I beg to oversimplify the value of supply in terms of section 15 as per the equation stated below where supplier & recipient are not related & price is the sole consideration. In terms of the proviso to sub section 2 of section 8 of the Goods & Services Tax (Compensation to states Act), 2017, where cess is chargeable ad-valorem, value shall be determined in terms of section 15 of the CGST Act, 2017. Hence -

Value of supply 1 = Transaction value

1: Value of supply to include any taxes, duties, cesses, fees and charges levied under any law for the time being in force other than the CGST Act, the SGST Act, the UTGST Act & the Goods and Services Tax (Compensation to States) Act, if charged separately.
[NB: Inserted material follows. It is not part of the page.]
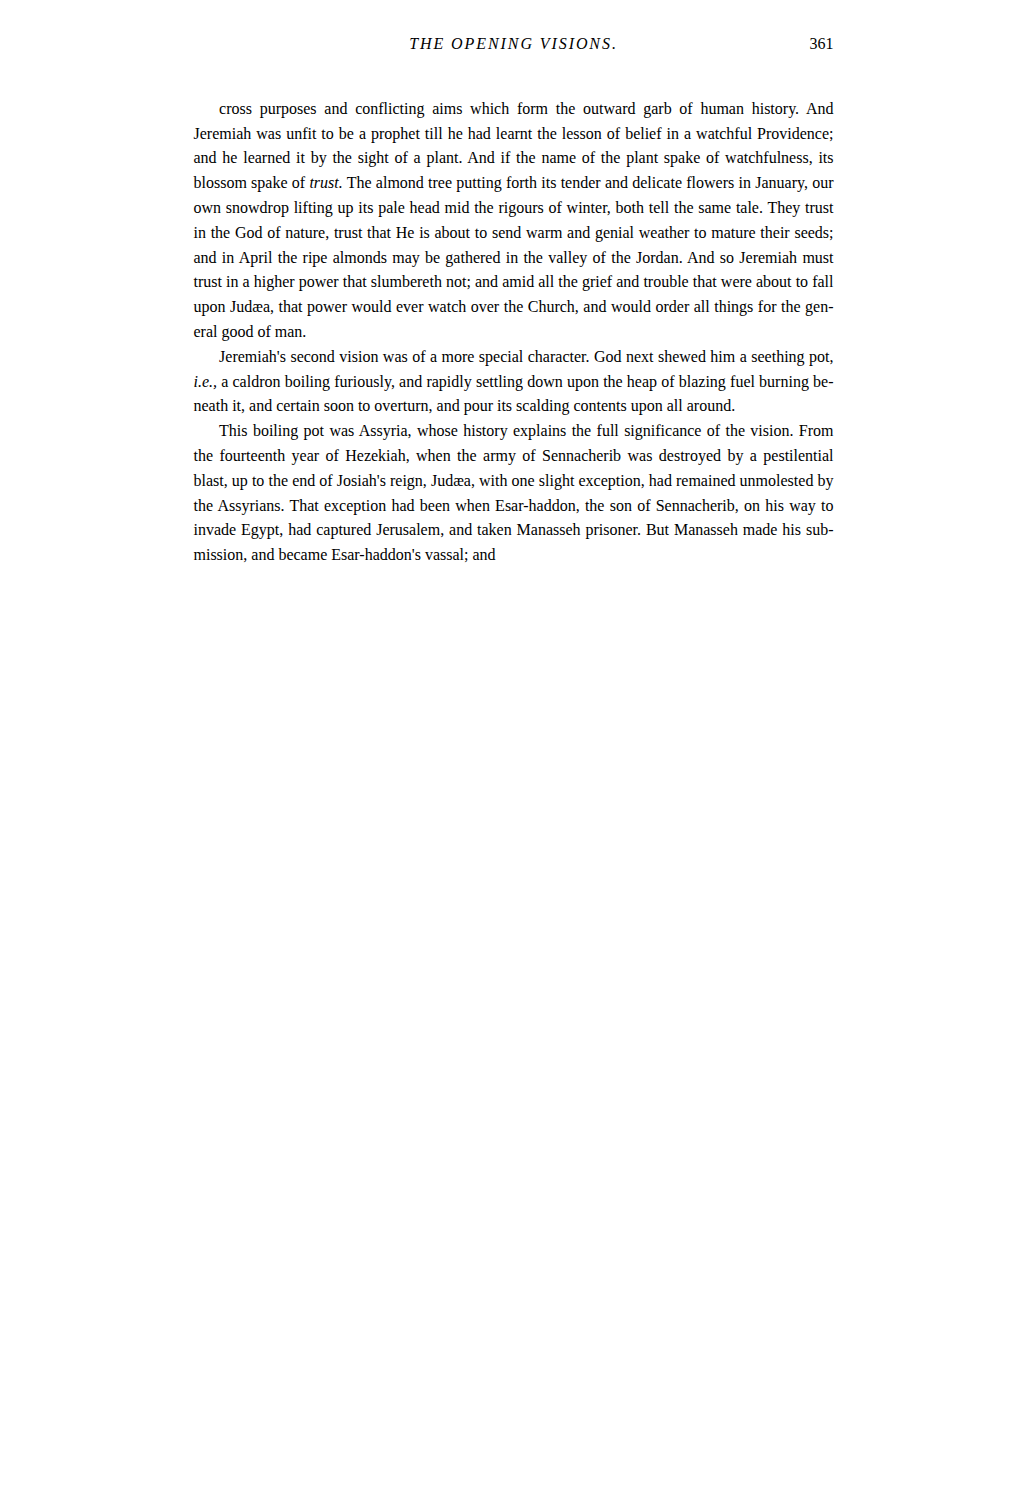The Opening Visions.
361
cross purposes and conflicting aims which form the outward garb of human history. And Jeremiah was unfit to be a prophet till he had learnt the lesson of belief in a watchful Providence; and he learned it by the sight of a plant. And if the name of the plant spake of watchfulness, its blossom spake of trust. The almond tree putting forth its tender and delicate flowers in January, our own snowdrop lifting up its pale head mid the rigours of winter, both tell the same tale. They trust in the God of nature, trust that He is about to send warm and genial weather to mature their seeds; and in April the ripe almonds may be gathered in the valley of the Jordan. And so Jeremiah must trust in a higher power that slumbereth not; and amid all the grief and trouble that were about to fall upon Judæa, that power would ever watch over the Church, and would order all things for the general good of man.
Jeremiah's second vision was of a more special character. God next shewed him a seething pot, i.e., a caldron boiling furiously, and rapidly settling down upon the heap of blazing fuel burning beneath it, and certain soon to overturn, and pour its scalding contents upon all around.
This boiling pot was Assyria, whose history explains the full significance of the vision. From the fourteenth year of Hezekiah, when the army of Sennacherib was destroyed by a pestilential blast, up to the end of Josiah's reign, Judæa, with one slight exception, had remained unmolested by the Assyrians. That exception had been when Esar-haddon, the son of Sennacherib, on his way to invade Egypt, had captured Jerusalem, and taken Manasseh prisoner. But Manasseh made his submission, and became Esar-haddon's vassal; and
Let us determine transaction value as per section 4A of the Central Excise Act, 1944 for the goods falling under CETH 2403 99 90 i.e. "Pan Masala Containing Tobacco”;

Computation of NCCD

-Let there be a Retail Sale Price (RSP) of Rs.20/- per pouch.;

-There is a pack of 5 pieces of pouch (Rs.20x5)=Rs.100;

- Rate of abatement 55% as per Notification No. 49/2008 CE(NT);

- Transaction value as per section 4A is Rs.45/- [Rs.100- (Rs.100x55%]
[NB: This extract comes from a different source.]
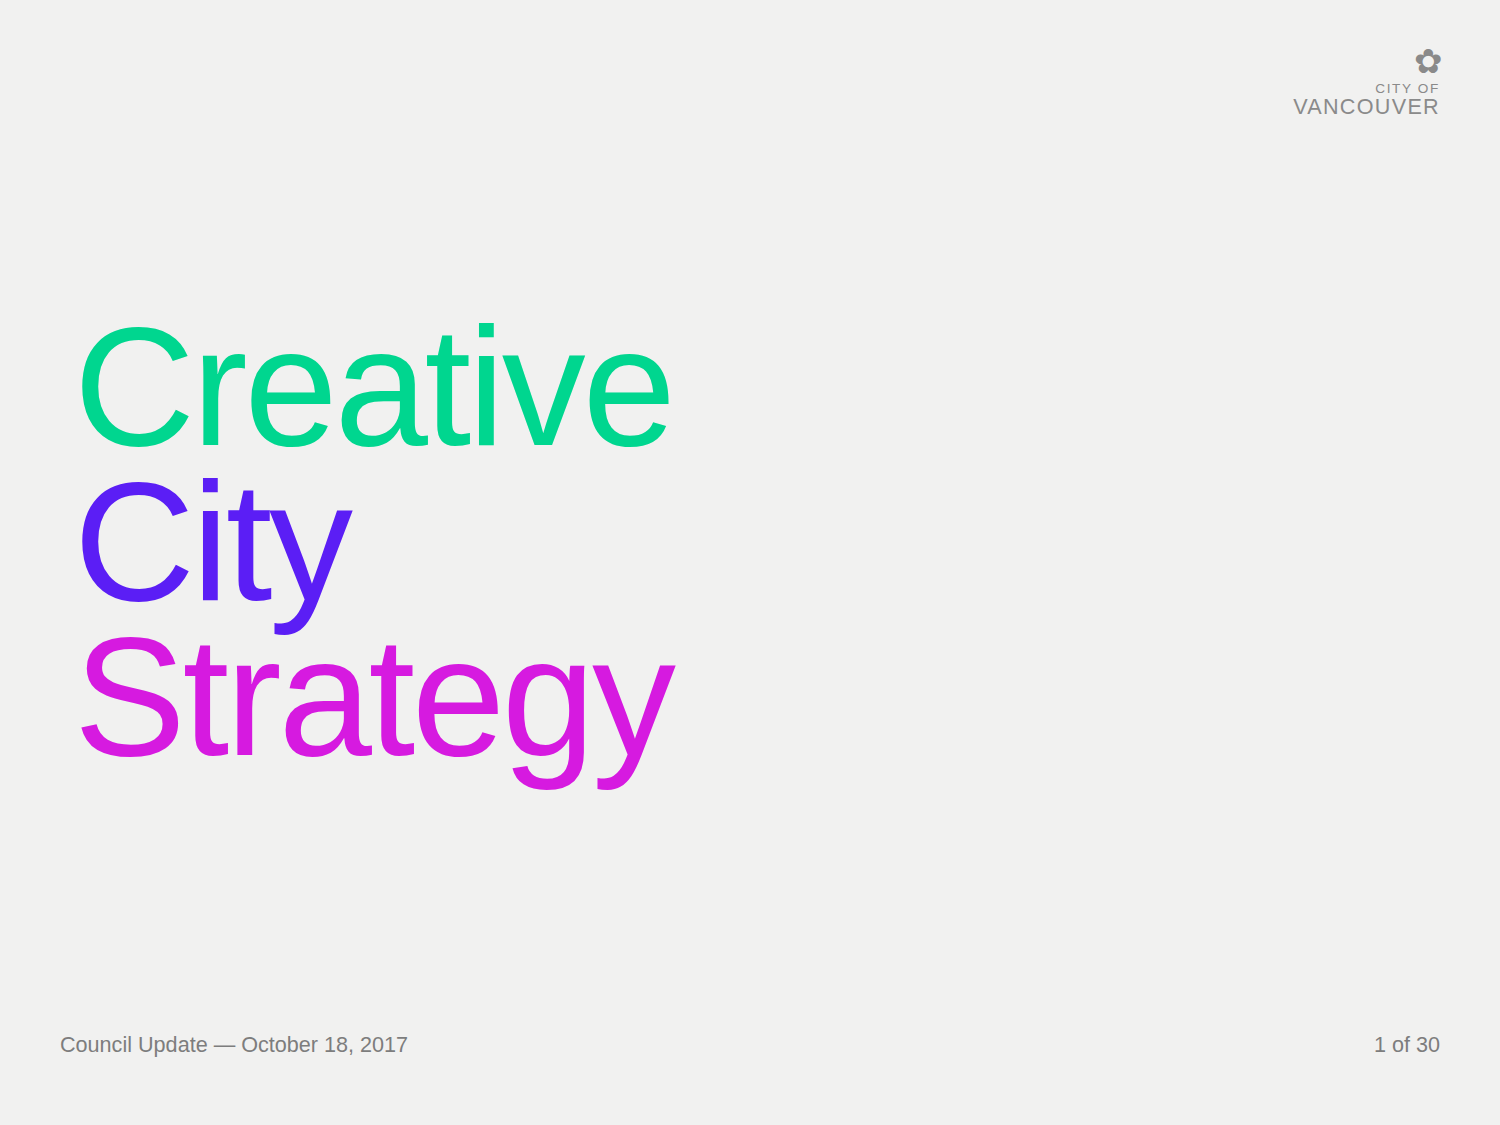✿ City of Vancouver
Creative City Strategy
Council Update — October 18, 2017 1 of 30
- Rate of NCCD on Pan Masala = 25%; as amended vide Finance Bill, 2020 with effect from 01.02.2020

- NCCD payable=Rs.11.25 i.e. Rs.11 [Rs.45x25%]
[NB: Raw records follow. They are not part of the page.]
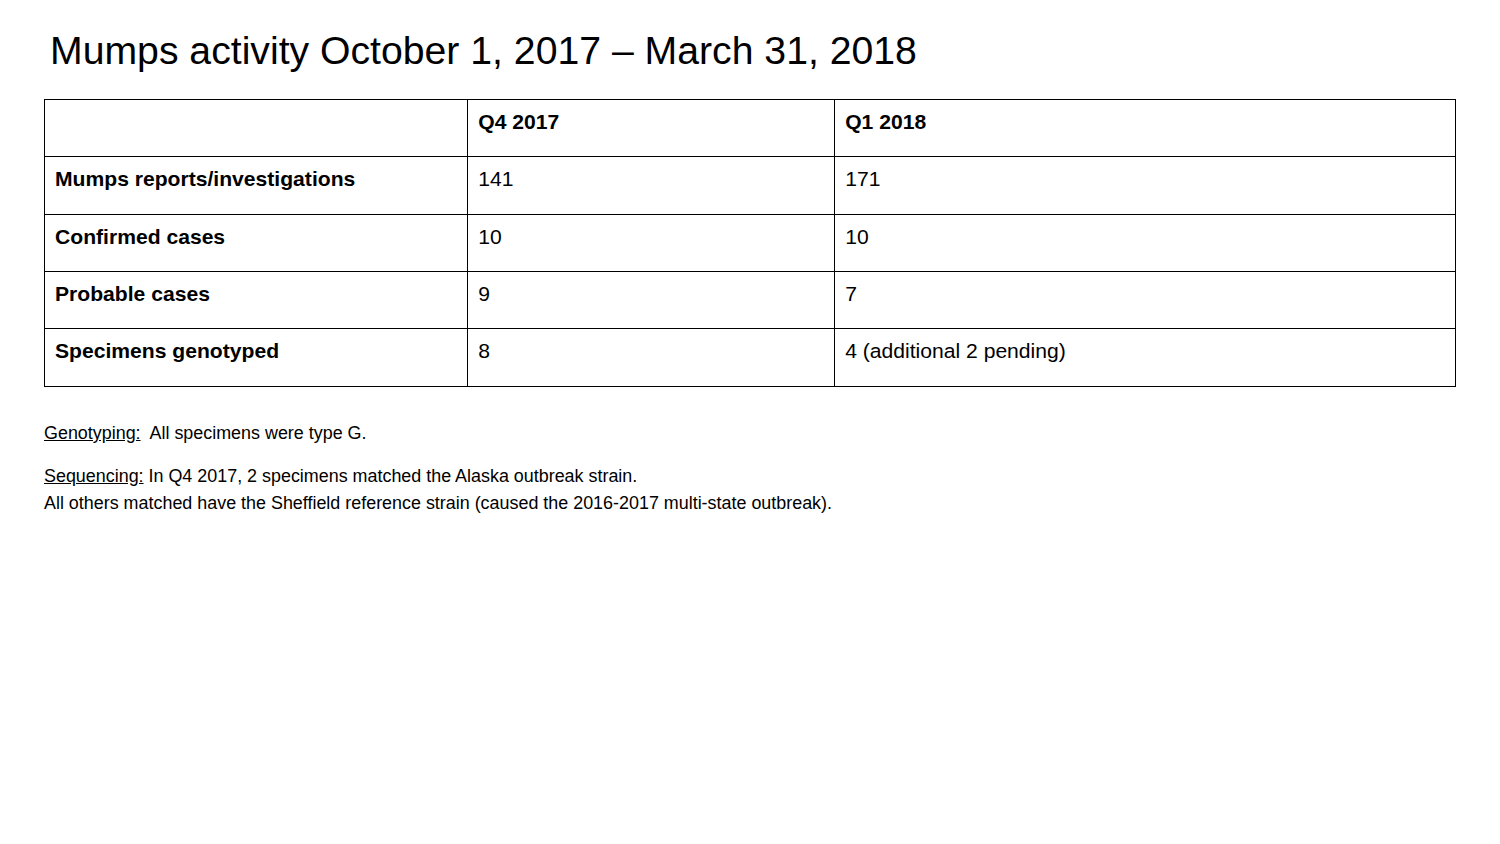Mumps activity October 1, 2017 – March 31, 2018
| | Q4 2017 | Q1 2018 |
| Mumps reports/investigations | 141 | 171 |
| Confirmed cases | 10 | 10 |
| Probable cases | 9 | 7 |
| Specimens genotyped | 8 | 4 (additional 2 pending) |
Genotyping: All specimens were type G.
Sequencing: In Q4 2017, 2 specimens matched the Alaska outbreak strain.
All others matched have the Sheffield reference strain (caused the 2016-2017 multi-state outbreak).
Computation of GST, Compensation Cess & Excise

- Value of Pan Masala (not RSP) per pouch is Rs. 12/- hence a pack of 5 cost Rs. 60/-.

- NCCD is Rs. 11/- (see above)

- Value of supply as per section 15 = Rs.71/-

[Value of supply Rs.60/- (Rs12*5 Nos.) + Rs.11 NCCD].

- Rate of GST 28%

- Total GST @ 28% on Rs.71/- = Rs.19.88 i.e. Rs.20/-

- GST if NCCD not included i.e. charged separately =16.8 i.e. Rs.17/- [Rs.60*28%]

- Compensation Cess @ 204% on 71/- Rs.144.84% i.e.Rs.145

- Compensation Cess @ 204% on 60/- Rs.122.4 i.e. Rs.122

[NCCD is charged separately]

- Rate of excise duty 0.5%

- Excise duty is Rs. 0.30 [Rs.60*0.5%]

It can be seen in the above example that for every supply of a pack containing 5 pieces of pouch by the manufacturer-Taxpayers, there is a short payment of GST to the tune of Rs.3.00 which is to the extent of amount of NCCD charged separately (not included in the value of supply) as well as short payment of Compensation Cess to the tune of Rs.23.00. Taxpayers engaged in the manufacture of goods specified in the seventh schedule to the constitution of India may ensure that the value adopted during the time of supply of the specified goods for the purpose of payment of GST & compensation Cess conforms to the section 15 of the CGST Act where NCCD is charged separately. Similarly, payment of education cess & Secondary & higher education cess may also be revisited where exemption of Central excise duty was claimed.